**Task:**
Produce a verbatim copy of the data below that contains no pictures.

**Information shown:**
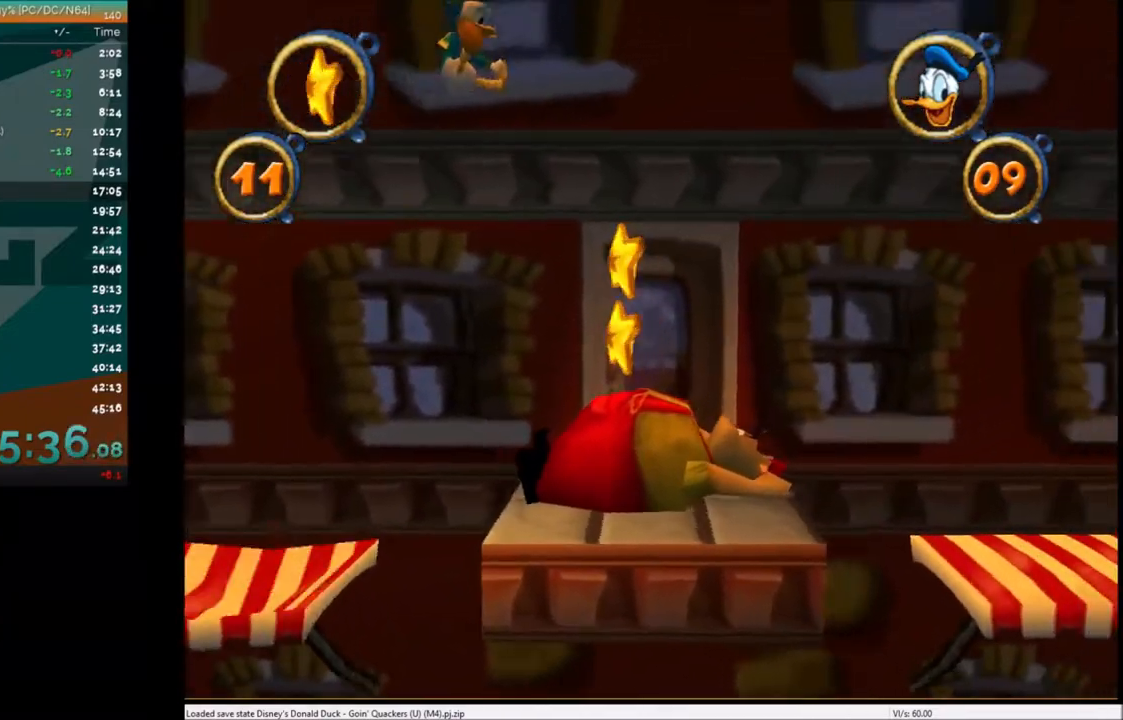
{"keys": ["right"], "events": []}
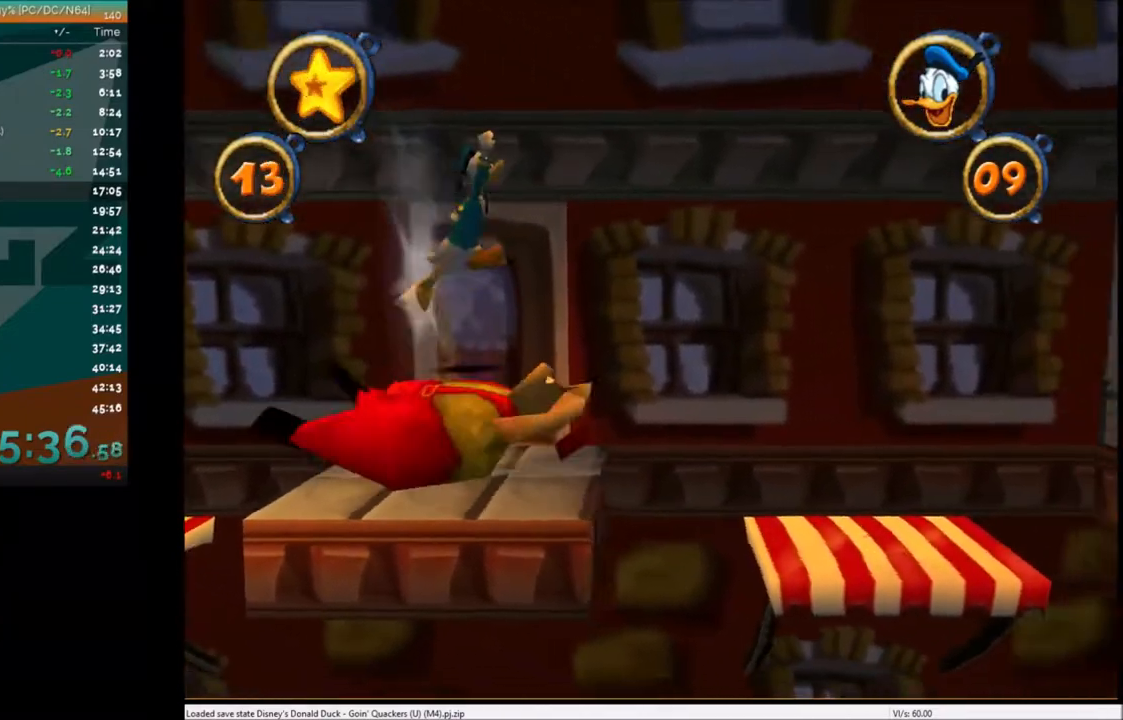
{"keys": ["right"], "events": []}
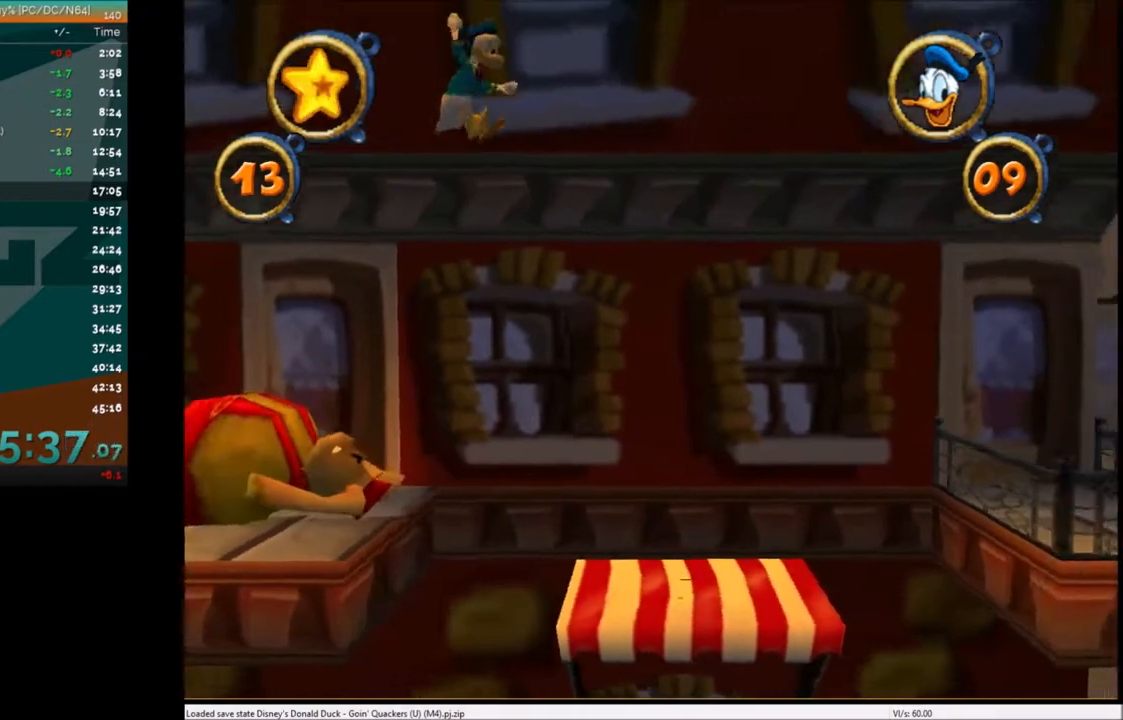
{"keys": ["right"], "events": []}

**Solution below:**
{"keys": ["right"], "events": []}
{"keys": ["right"], "events": []}
{"keys": ["right"], "events": []}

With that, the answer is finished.